[Text block]

5.5 Review of Concepts

Samples and Their Populations

The gold standard of sample selection is random sampling, a procedure in which every member of the population has an equal chance of being chosen for study participation. A random numbers table or a computer-based random numbers generator is used to ensure randomness. For practical reasons, random selection is uncommon in social science research. Many behavioral scientists use a convenience sample, a sample that is readily available to them. One kind of convenience sample is the volunteer sample (also called a self-selected sample), in which participants themselves actively choose to participate in the study. In random assignment, every participant in a study has an equal chance of being assigned to any of the experimental conditions. In conjunction with random assignment, replication—the duplication of scientific results—can go a long way toward increasing generalizability, our ability to generalize our findings beyond our samples.

Probability

Calculating probabilities is essential because human thinking is dangerously biased. Because of a confirmation bias—the tendency to see patterns that we expect to see—we often see meaning in mere coincidence. A confirmation bias often results from an illusory correlation, a relation that appears to be present but does not exist. When we think of probability, many of us think of personal probability, a person’s own judgment about the likelihood that an event will occur. Statisticians, however, are referring to expected relative-frequency probability, or the long-run expected outcome if an experiment or trial were repeated many, many times. A trial refers to each occasion that a procedure is carried out, and an outcome is the result of a trial. A success refers to the outcome for which we’re trying to determine the probability. Probability is a basic building block of inferential statistics. When we draw a conclusion about a population based on a sample, we can only say that it is probable that our conclusion is accurate, not that it is certain.

[/Text block]
[Entries supplied]

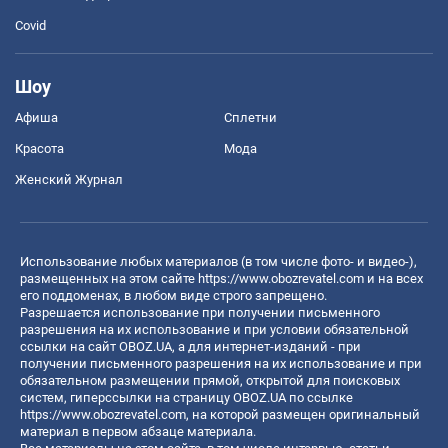
Covid
Шоу
Афиша
Сплетни
Красота
Мода
Женский Журнал
Использование любых материалов (в том числе фото- и видео-),
размещенных на этом сайте
https://www.obozrevatel.com
и на всех
его поддоменах, в любом виде строго запрещено.
Разрешается использование при получении письменного
разрешения на их использование и при условии обязательной
ссылки на сайт OBOZ.UA, а для интернет-изданий - при
получении письменного разрешения на их использование и при
обязательном размещении прямой, открытой для поисковых
систем, гиперссылки на страницу OBOZ.UA по ссылке
https://www.obozrevatel.com
, на которой размещен оригинальный
материал в первом абзаце материала.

[/Entries supplied]

▶ [What to do]
In the review of sampling and probability concepts, what does a confirmation bias often result from?

▶ [Finished exercise]
An illusory correlation, a relation that appears to be present but does not exist.